2. The biomimetic geometrically enhanced prefabricated pavement structure according to claim 1, characterized in that, The ratio of hexagonal units to circular units is 4:1, and the ratio of the side length of the hexagonal unit to the diameter of the circular unit is between 1:0.4 and 0.
8.
3. A biomimetic geometrically enhanced prefabricated pavement structure according to claim 1 or 2, characterized in that, The circular and hexagonal units have a reinforcing structure at the bottom. The reinforcing structure is a bidirectional orthogonal rib structure, with several intersecting nodes located at the center of each circular or hexagonal unit.

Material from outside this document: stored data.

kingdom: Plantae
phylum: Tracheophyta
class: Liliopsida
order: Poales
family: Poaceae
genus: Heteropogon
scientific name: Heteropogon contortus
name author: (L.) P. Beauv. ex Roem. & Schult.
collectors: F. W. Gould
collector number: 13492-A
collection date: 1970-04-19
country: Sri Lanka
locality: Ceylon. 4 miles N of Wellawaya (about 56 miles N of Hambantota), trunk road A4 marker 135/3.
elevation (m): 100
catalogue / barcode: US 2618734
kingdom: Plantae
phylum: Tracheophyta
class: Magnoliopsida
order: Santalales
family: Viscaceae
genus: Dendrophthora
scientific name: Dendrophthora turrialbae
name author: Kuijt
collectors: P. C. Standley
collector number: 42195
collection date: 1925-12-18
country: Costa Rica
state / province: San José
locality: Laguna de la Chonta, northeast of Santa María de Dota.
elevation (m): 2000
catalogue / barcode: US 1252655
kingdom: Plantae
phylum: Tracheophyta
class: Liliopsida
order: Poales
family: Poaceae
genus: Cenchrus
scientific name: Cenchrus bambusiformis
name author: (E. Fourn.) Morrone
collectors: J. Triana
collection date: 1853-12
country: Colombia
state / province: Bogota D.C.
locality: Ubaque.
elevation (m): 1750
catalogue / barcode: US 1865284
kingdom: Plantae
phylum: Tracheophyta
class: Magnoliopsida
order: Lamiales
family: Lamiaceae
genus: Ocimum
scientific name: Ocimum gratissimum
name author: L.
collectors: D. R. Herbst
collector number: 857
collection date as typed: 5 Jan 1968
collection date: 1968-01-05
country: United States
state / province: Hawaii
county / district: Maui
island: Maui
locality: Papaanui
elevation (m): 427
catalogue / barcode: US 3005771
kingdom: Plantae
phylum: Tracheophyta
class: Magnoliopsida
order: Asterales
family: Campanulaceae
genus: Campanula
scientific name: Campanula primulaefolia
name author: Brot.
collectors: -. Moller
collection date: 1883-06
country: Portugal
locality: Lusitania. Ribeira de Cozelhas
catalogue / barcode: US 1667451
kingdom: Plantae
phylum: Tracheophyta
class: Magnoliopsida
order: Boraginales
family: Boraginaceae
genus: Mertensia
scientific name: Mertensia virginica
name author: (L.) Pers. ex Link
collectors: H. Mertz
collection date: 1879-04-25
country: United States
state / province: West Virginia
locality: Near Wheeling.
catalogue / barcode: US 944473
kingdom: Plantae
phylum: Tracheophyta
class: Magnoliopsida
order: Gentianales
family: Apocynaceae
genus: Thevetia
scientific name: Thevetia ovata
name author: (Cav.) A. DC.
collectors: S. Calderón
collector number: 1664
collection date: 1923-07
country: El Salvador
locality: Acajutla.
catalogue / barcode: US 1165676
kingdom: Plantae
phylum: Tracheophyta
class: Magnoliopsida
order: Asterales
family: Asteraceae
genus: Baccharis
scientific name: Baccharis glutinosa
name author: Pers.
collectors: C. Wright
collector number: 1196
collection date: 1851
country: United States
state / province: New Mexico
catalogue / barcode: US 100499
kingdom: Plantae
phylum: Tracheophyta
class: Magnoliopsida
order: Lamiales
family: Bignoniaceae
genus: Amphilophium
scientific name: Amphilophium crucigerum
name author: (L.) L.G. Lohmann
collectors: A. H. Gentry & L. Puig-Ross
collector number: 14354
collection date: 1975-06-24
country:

4. The biomimetic geometrically enhanced prefabricated pavement structure according to claim 3, characterized in that, In the ribbed structure, the thickness of each rib decreases from the center to the edge, and its attenuation coefficient α is 0.
85.
5. The biomimetic geometrically enhanced prefabricated pavement structure according to claim 1, characterized in that, A cylindrical support column is provided at the junction between adjacent sides of the hexagonal unit and at the junction between the arc of the circular unit and the side of the hexagonal unit. The support column is at the same height as the circular unit and the hexagonal unit.
6. The biomimetic geometrically enhanced prefabricated pavement structure according to claim 1, characterized in that, The wall thickness of the support column is 2.0-4.0 mm, the wall thickness of each side of the hexagonal unit is 1.5-1.8 mm, and the wall thickness of the circular unit is 1.6-2.0 mm.